Der Basler Autor und Journalist Christoph Mangold ist in seinem 75. Lebensjahr gestorben. Einen Namen machte er sich mit seinen engagierten Porträts von Menschen und Organisationen, die nicht im Rampenlicht stehen.
Sie gehören zu unserem Journalistenalltag. Die Menschen, die mit ihren grossen Problemen, die wir nicht so richtig nachvollziehen können, an die Öffentlichkeit treten wollen und deshalb an uns herantreten.
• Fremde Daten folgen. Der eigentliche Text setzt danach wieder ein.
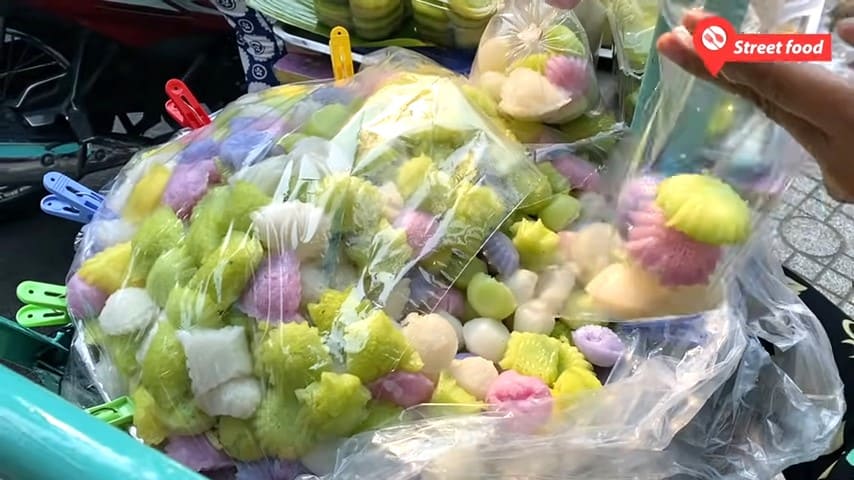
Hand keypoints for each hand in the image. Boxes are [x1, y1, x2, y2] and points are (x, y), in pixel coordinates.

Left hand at [657, 12, 853, 201]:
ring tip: (696, 50)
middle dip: (714, 68)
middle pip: (763, 102)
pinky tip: (756, 80)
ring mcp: (837, 175)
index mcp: (850, 122)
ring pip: (783, 117)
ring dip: (742, 82)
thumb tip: (844, 28)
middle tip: (671, 40)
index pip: (779, 84)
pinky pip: (808, 131)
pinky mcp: (842, 180)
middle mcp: (835, 155)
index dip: (733, 55)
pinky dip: (787, 101)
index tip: (693, 28)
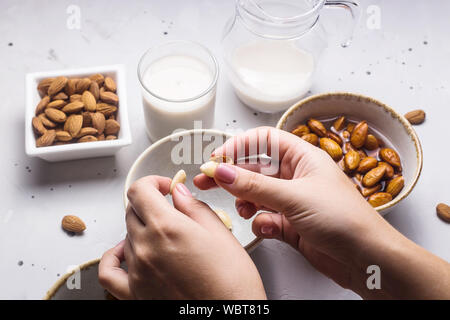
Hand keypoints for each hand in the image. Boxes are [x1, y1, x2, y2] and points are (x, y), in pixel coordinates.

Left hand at [99, 176, 265, 299]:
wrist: (231, 318)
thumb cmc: (232, 282)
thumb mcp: (220, 234)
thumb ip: (194, 207)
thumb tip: (179, 193)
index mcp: (166, 228)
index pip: (139, 190)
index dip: (153, 182)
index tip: (167, 187)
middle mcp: (146, 247)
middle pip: (133, 210)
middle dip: (151, 203)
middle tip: (171, 208)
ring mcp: (137, 271)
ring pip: (127, 234)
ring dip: (142, 227)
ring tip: (165, 234)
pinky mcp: (134, 293)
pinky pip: (110, 270)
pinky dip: (114, 255)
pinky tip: (126, 250)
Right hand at [194, 127, 397, 294]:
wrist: (367, 259)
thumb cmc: (344, 219)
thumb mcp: (294, 197)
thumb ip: (254, 185)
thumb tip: (221, 170)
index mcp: (303, 158)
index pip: (263, 141)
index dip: (239, 146)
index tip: (217, 158)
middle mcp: (297, 176)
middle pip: (255, 169)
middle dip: (232, 176)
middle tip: (206, 181)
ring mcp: (293, 201)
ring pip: (257, 195)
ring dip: (246, 202)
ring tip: (243, 209)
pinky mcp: (292, 224)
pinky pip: (265, 218)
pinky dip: (262, 223)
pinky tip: (267, 228)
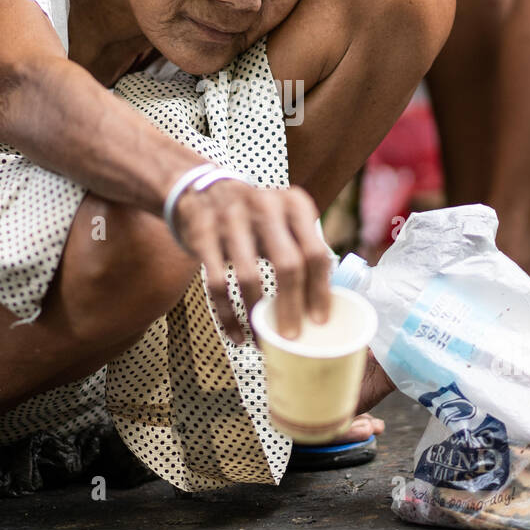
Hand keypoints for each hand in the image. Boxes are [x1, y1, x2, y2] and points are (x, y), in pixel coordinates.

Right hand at [173, 180, 332, 343]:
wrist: (203, 190)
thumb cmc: (256, 217)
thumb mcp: (285, 218)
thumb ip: (305, 248)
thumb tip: (326, 302)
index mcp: (294, 204)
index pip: (315, 252)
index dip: (319, 291)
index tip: (319, 320)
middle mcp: (265, 206)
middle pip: (288, 265)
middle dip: (291, 308)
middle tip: (292, 336)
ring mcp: (231, 219)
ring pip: (249, 277)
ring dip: (257, 314)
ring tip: (263, 339)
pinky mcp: (203, 235)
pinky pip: (217, 284)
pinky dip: (228, 315)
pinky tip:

Die wir vielleicht allzu rasch mit Bezug auf Kleists Novelle über den unauaufhaltsam und selbstzerstörerisch auf sein Recht pochenden Querulanten «Michael Kolhaas» beiseite schieben.
Christoph Mangold war anders. Er war ein Kollege, der diesen Menschen zuhörte und ihre Probleme einfühlsam, aber auch mit der gebotenen Distanz beschrieb. Das Schicksal des selbsternannten Wissenschaftlers vor dem Mietgericht zum Beispiel oder die Frau, die mitsamt ihrer Katze Opfer parapsychologischer Vorgänge wurde. Die entsprechenden Rubriken, die er in der «Basler Zeitung» betreute, hiessen «Menschen stossen auf Unverständnis» oder «Fremde in Basel – Basler in der Fremde».
Jenseits der Schickimicki-Welt
In einem Interview mit der «Aargauer Zeitung» sagte Mangold einmal: «Es hatte sich in meiner journalistischen Arbeit auf der Redaktion eingebürgert, dass ich jener bin, der die Geschichten über Nicht-Schickimicki-Leute schreibt. Also nicht über Glanz und Gloria.»
Mangold schrieb über das Jubiläum der Union Schweizerischer Kehlkopflosen-Vereinigungen, über die Generalversammlung der Schweizerischen Vereinigung der Gelähmten, über den 100. Geburtstag des Chors der Eisenbahner-Sängervereinigung Basel und Jahr für Jahr über die Basler Kundenweihnacht, wie die Weihnachtsfeier des CVJM für randständige Menschen und solche ohne Familienanschluss genannt wird.
Er beschrieb diese Anlässe, die nicht zuoberst auf der politischen, kulturellen und gesellschaftlichen Traktandenliste standen, so, als ob sie es doch wären: nämlich Interesse erweckend. Es gibt in der Basler Medienlandschaft niemanden, der in diese Fussstapfen getreten ist.
Romanautor und Lyriker
Christoph Mangold, der vor seiner Zeit auf der Redaktion der «Basler Zeitung» für die «Nationalzeitung» schrieb, hat auch als Autor von Romanen und Erzählungen sowie als Lyriker seine Spuren hinterlassen. Sein Erstlingswerk «Manöver. Ein kleiner Roman» ist 1962 beim renommierten deutschen Rowolth-Verlag erschienen, der damals kaum Schweizer Autoren im Programm hatte.
Mangold, der zuletzt in Basel und Kroatien lebte und Mitglied in der Partei der Arbeit war, bleibt aber auch als auffällige Erscheinung in Erinnerung. Einer, der praktisch das ganze Jahr hindurch im Rhein schwimmen ging. Und den man mit seinem unverwechselbaren Bart in der Stadt, stets aufrecht auf seinem alten Velo sitzend und das ganz normale Stadtleben beobachtend, immer wieder begegnete.
«Aufsteigen, weiterfahren …»
In der «Basler Zeitung» schrieb er vor fast 20 Jahren in einem Text mit dem Titel «Velostadt Basel»: «Und wünsche mir doch einzig, so bescheiden bin ich in dieser Stadt geworden: Einmal noch und wieder, vor meinem hiesigen Ableben, auf dem Zweirad, warum nicht gar freihändig, durch die Gerbergasse fahren, absteigen, einkaufen, aufsteigen zu dürfen, weiter, über den Rümelinsplatz, durch die Steinenvorstadt, absteigen, ins Kino gehen, Café trinken, aufsteigen, weiterfahren.»
Ich weiss nicht, ob er diesem Wunsch (allerdings, ohne es zu dürfen) noch nachgekommen ist. Christoph Mangold, der Chronist der Unverstandenen, der Menschen am Rand der Gesellschaft und Ereignisse, die nicht im politischen und gesellschaftlichen Rampenlicht stehen, der velofahrende Stadtbeobachter, ist in seinem 75. Lebensjahr gestorben.